Clearly, this was a threat, prompting the three airmen to raise the alarm from the rooftop. Residents began spreading the word to evacuate from the top floor down, while on the ground a roving security forces car waved people away from Building 131. HC-130 Hercules pilot Capt. Christopher Adams, however, was not deterred. Instead of evacuating 131, Adams rushed to warn his boss, Lt. Col Thomas Shafer, the commander of the 71st Rescue Squadron at the time.
“When he came into my room, Chris saved my life,” Shafer recalled in the Air Force press release.

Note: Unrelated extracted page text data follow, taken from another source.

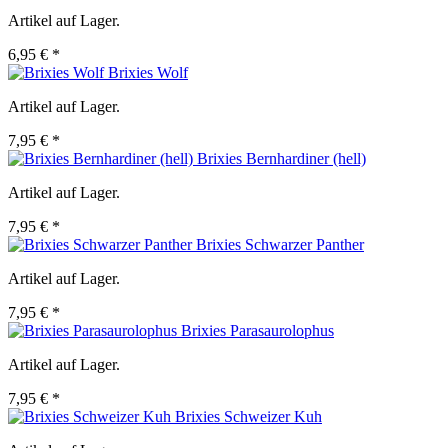
Artikel auf Lager.
6,95 € *
Brixies Wolf
Artikel auf Lager.
7,95 € *
Brixies Bernhardiner (hell)
Artikel auf Lager.
7,95 € *
Brixies Schwarzer Panther
Artikel auf Lager.
7,95 € *
Brixies Parasaurolophus
Artikel auf Lager.
7,95 € *
Brixies Schweizer Kuh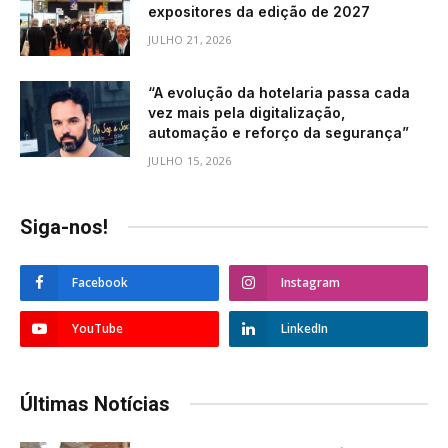
expositores da edição de 2027
JULHO 21, 2026
“A evolução da hotelaria passa cada
vez mais pela digitalização,
automação e reforço da segurança”
JULHO 15, 2026
Siga-nos!
Facebook
Instagram
YouTube
LinkedIn
Últimas Notícias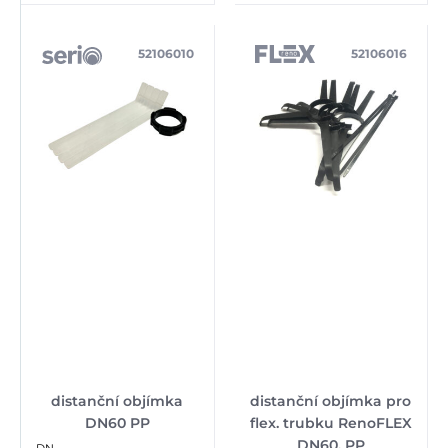
52106010
52106016
distanční objímka
distanční objímka pro
DN60 PP
flex. trubku RenoFLEX
DN60, PP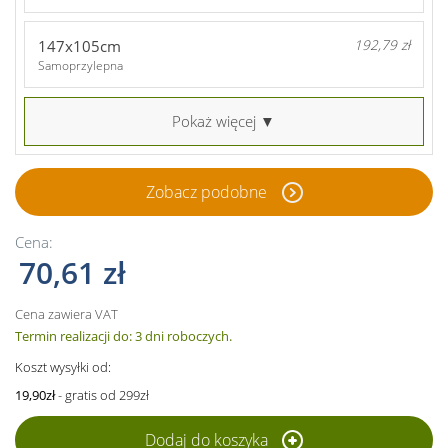
147x105cm
192,79 zł
Samoprzylepna
Pokaż więcej ▼
Zobacz podobne
Cena:
70,61 zł
Cena zawiera VAT
Termin realizacji do: 3 dni roboczych.
Koszt wysyłki od:
19,90zł
- gratis od 299zł
Dodaj do koszyka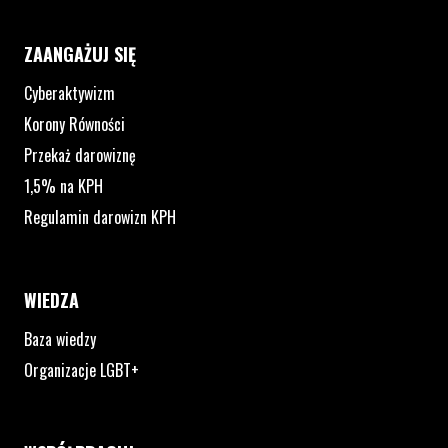
ZAANGAŻUJ SIĘ
Cyberaktywizm
Korony Równości
Przekaż darowiznę
1,5% na KPH
Regulamin darowizn KPH
WIEDZA
Baza wiedzy
Organizacje LGBT+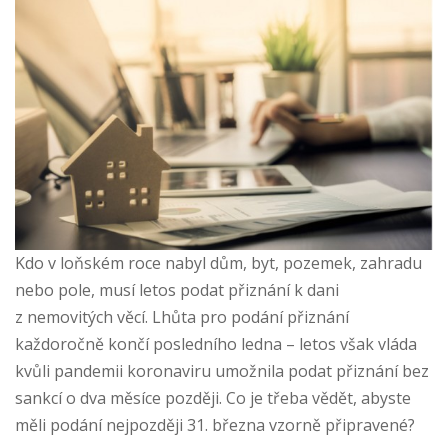
Kdo v loňském roce nabyl dům, byt, pozemek, zahradu
nebo pole, musí letos podat přiznání k dani
z nemovitých věcí. Lhůta pro podání přiznání
každoročně končí posledního ledna – letos však vláda
kvůli pandemii koronaviru umožnila podat přiznání bez
sankcí o dva měsíce později. Co je třeba vědět, abyste
měli podání nejpozději 31. března vzorně připravené?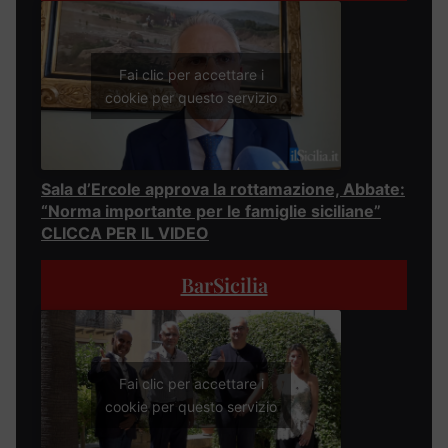
Fai clic per accettare i
cookie per questo servizio
Sala d’Ercole approva la rottamazione, Abbate:
“Norma importante per le famiglie siciliane”
CLICCA PER IL VIDEO
BarSicilia
Fai clic per accettare i
cookie per questo servizio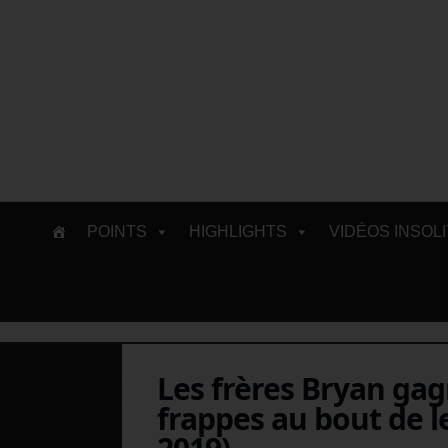
Skip
POINTS
HIGHLIGHTS
VIDÉOS INSOL
to
content
Les frères Bryan gag
frappes au bout de le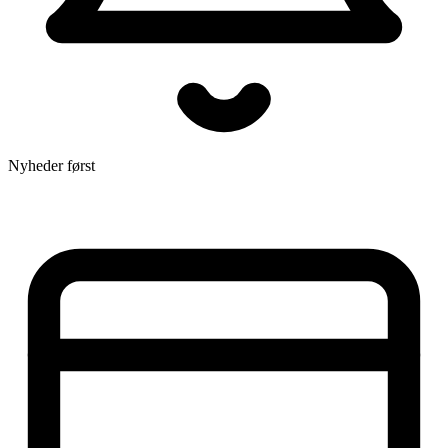
Nyheder først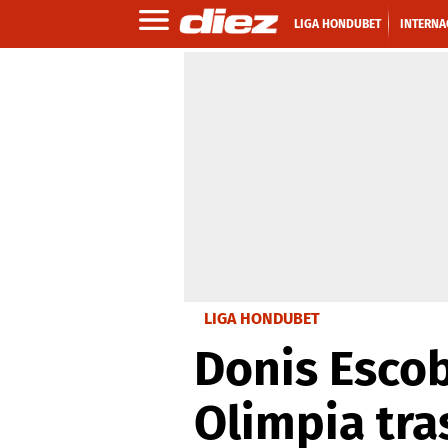
LIGA HONDUBET
INTERNA
LIGA HONDUBET
Donis Escob
Olimpia tra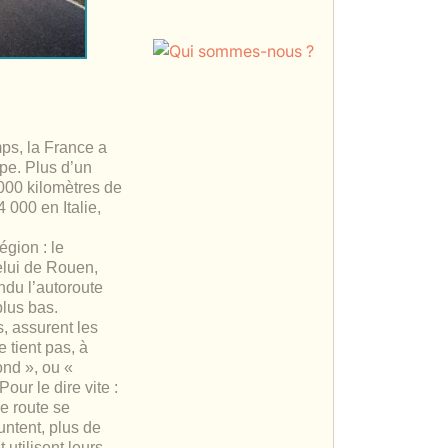
mps, la France a
ope. Plus d’un
 000 kilomètres de
 000 en Italie,
égion : le
elui de Rouen,
ndu l’autoroute
lus bas.
, assurent les
 tient pas, à
ond », ou «
our le dire vite :
ne route se
ntent, plus de
 utilisent leurs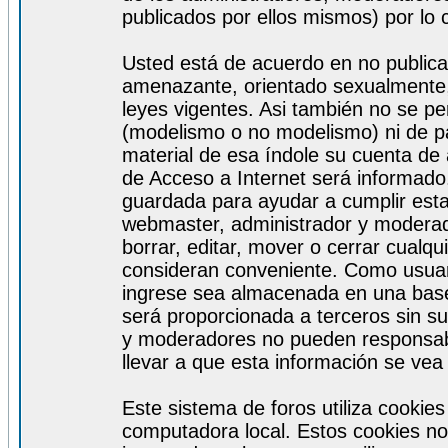
publicados por ellos mismos) por lo 
Usted está de acuerdo en no publicar
amenazante, orientado sexualmente, 
leyes vigentes. Asi también no se pe
(modelismo o no modelismo) ni de par
material de esa índole su cuenta de
de Acceso a Internet será informado
guardada para ayudar a cumplir est
webmaster, administrador y moderad
borrar, editar, mover o cerrar cualq
consideran conveniente. Como usuar
ingrese sea almacenada en una base
será proporcionada a terceros sin s
y moderadores no pueden responsabi
llevar a que esta información se ve
Este sistema de foros utiliza cookie
computadora local. Estos cookies no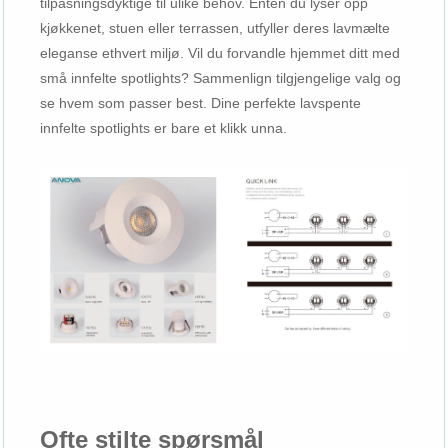
tilpasningsdyktige til ulike behov. Enten du lyser opp
kjøkkenet, stuen eller terrassen, utfyller deres lavmælte
eleganse ethvert miljø. Vil du forvandle hjemmet ditt med
små innfelte spotlights? Sammenlign tilgjengelige valg og
se hvem som passer best. Dine perfekte lavspente
innfelte spotlights er bare et klikk unna.
Ofte stilte spørsmål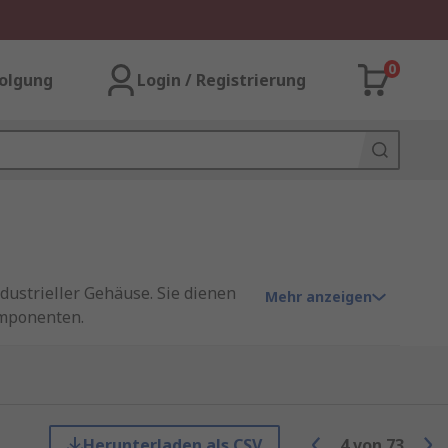
0
olgung
Login / Registrierung
dustrieller Gehäuse. Sie dienen
Mehr anzeigen
omponenten.
Komponenten in einem sicheren
inwirkungen. Gleichzeitig bieten
Herunterladen als CSV
4
von
73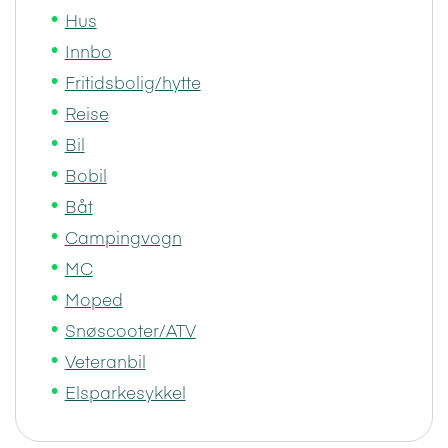
Hus
Innbo
Fritidsbolig/hytte
Reise
Bil
Bobil
Båt
Campingvogn
MC
Moped
Snøscooter/ATV
Veteranbil
Elsparkesykkel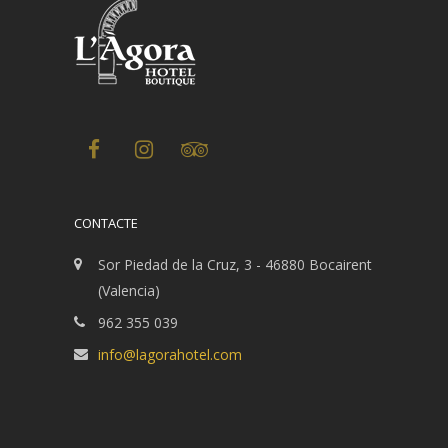
CONTACTE
Sor Piedad de la Cruz, 3 - 46880 Bocairent
(Valencia)
962 355 039
info@lagorahotel.com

Then the bomb went off. The sewage truck exploded with the force of 20,000 to 30,000 pounds of TNT, according to Air Force Magazine. It launched chunks of the Jersey barriers into the first four floors of building 131; blasted the walls off the building’s north, east and west sides, and sheered the facade off the top three floors.
“I was a few feet into the center alcove between rooms when the bombs went off,” Shafer recalled. “I don’t think I lost consciousness, but I remember becoming aware that I was screaming.”
The mere moments of warning Adams gave Shafer had saved his life, the lieutenant colonel said in his recommendation for Adams to receive the Airman’s Medal.
“As a result of Captain Adams’ swift actions, Lieutenant Colonel Shafer survived with minor injuries,” Shafer wrote. “His personal courage and decisive action undoubtedly saved the life of his fellow wingman.”
Adams was not so lucky: he was killed in the blast, along with 18 other airmen.
The Airman’s Medal is awarded to individuals who distinguish themselves “by a heroic act, usually at the voluntary risk of his or her life but not involving actual combat,” according to the Air Force. And though Adams’ final act was a heroic one, it was far from his first. At his funeral in Long Island, friends and family remembered him as a “tremendous person” who, at the age of 10, took on the role of a surrogate father for his seven brothers and sisters when their actual father passed away.
“You’re always a hero to me; I love you,” one of his brothers, Billy, had written in a poem about Adams, according to the New York Times.
It makes sense that a guy like that would find a home in the 71st Rescue Squadron, whose whole purpose is to put themselves at risk to save others.
“Adams represents what many of our airmen prepare to do,” said Desautels, the squadron’s current commander. “I’m just glad we were able to get him the recognition he deserved.”